Lot 8
Michael Smither
Thomas at the Bathroom Window
oil on board
signed and dated '69; title inscribed and signed verso
840mm x 845mm
$70,000 - $90,000
Illustrated: Trish Gribben, Michael Smither Painter, Ron Sang Publications, 2004 p. 66
The sixties was a time of prodigious output for Michael Smither. Having moved into The Gables in New Plymouth, Smither was to embark on an intense and intimate period of the portrayal of everyday family life. His nearest and dearest were his subject matter: his wife Elizabeth and his first two children, Thomas and Sarah, both born in that decade. Thomas at the Bathroom Window has all of the hallmarks of one such successful early domestic painting. Smither recalls the bathroom at The Gables as being “pokey, narrow and green” ¹, and certainly that is conveyed in the colour and unusual angles of the composition. The work is also notable for its animation of line, feelings of sentiment and nostalgia, and close observation. Who amongst us with children in their lives, has not found their child under the curtain staring out at the world? It is a place that they can enter only when supervised and that is filled with possible excitement, adventure and danger. Gazing with boundless wonder and fascination, Thomas sees the garden hose lying like a coiled snake, green against the green grass. Inside, spare details give a clear vision of period and place: the chunky ceramic sink looming towards us in the cramped space, slightly tired with its gaping overflow hole, prim taps and broken plug chain. The cap has been left off the toothpaste: a source of much tension in many households! And the worn toothbrushes of varying sizes are hanging on their hooks, assuring us that Thomas is but one member of a larger family.

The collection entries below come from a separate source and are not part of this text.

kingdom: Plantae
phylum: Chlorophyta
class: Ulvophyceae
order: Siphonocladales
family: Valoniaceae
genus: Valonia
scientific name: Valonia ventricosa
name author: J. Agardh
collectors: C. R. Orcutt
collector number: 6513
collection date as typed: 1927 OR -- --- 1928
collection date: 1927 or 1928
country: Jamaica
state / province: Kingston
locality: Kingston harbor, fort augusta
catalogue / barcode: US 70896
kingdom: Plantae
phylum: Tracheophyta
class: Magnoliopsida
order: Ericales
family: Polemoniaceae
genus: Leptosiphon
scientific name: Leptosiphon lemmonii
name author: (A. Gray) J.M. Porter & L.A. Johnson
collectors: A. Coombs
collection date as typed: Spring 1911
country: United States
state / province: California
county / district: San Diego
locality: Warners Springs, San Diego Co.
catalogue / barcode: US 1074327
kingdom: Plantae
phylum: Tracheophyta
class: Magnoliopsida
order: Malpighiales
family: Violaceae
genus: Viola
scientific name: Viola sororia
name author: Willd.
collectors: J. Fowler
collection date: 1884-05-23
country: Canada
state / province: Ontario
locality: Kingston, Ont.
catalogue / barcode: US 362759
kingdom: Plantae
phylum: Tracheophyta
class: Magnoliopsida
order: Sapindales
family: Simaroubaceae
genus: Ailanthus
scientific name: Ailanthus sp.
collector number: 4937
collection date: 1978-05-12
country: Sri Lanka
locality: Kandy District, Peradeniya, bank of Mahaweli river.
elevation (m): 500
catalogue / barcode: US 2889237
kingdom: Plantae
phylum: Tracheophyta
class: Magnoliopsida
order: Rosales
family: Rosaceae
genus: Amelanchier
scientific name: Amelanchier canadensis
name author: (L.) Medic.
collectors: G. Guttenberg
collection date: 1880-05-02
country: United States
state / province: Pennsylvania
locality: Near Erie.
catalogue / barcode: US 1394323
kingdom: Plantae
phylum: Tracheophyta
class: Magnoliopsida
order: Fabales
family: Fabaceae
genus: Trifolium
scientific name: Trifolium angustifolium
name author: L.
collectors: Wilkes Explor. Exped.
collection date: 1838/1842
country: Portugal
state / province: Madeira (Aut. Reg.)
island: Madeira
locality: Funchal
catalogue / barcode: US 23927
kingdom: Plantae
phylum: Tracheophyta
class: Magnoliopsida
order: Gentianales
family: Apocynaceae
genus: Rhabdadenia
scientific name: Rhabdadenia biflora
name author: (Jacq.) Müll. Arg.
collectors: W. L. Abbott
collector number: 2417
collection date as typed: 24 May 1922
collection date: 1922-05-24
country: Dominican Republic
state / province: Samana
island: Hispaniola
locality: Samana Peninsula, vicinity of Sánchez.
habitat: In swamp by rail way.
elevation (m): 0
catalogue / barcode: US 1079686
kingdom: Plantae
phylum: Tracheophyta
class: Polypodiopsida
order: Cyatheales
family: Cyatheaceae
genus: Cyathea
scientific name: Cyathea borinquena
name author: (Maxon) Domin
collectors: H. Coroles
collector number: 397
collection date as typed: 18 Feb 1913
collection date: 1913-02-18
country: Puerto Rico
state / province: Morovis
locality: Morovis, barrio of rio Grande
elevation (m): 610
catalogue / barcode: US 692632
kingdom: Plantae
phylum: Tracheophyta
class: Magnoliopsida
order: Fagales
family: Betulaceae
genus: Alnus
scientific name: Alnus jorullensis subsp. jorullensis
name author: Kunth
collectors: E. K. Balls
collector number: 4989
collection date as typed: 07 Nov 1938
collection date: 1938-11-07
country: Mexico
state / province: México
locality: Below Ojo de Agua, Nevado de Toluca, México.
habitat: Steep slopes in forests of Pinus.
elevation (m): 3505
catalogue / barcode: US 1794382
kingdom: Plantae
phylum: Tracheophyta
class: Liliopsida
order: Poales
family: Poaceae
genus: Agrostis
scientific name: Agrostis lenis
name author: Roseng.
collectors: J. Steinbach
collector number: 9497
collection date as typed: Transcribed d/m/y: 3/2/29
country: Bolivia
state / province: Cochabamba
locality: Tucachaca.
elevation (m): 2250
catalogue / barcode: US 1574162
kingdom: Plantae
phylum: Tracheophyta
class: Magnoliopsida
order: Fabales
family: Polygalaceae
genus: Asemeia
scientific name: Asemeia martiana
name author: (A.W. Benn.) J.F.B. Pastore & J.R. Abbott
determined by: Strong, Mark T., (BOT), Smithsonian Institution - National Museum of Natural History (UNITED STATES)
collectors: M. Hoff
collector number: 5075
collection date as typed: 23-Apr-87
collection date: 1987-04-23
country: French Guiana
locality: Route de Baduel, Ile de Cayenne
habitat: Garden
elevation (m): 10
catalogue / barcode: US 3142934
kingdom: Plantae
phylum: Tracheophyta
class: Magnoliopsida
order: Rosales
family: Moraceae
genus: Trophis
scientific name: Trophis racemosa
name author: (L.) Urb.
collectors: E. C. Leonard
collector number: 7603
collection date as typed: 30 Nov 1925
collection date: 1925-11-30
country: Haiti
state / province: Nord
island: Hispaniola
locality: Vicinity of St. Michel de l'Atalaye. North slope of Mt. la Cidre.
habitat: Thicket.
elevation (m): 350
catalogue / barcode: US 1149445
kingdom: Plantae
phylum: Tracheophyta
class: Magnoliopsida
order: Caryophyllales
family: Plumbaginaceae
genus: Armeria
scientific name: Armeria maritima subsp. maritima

Smither is often quoted as saying he uses oil paint like modelling clay and Thomas’ trousers, the garden hose and the toothpaste tube are enlivened with three-dimensional writhing folds and twists of green, pink and blue. The citrus-fresh tones, oblique angles and checkerboard floor keep the eye circling between the interior and exterior spaces. EMMA FOX.
¹Trish Gribben, Michael Smither Painter, Ron Sang Publications, 2004, p. 66.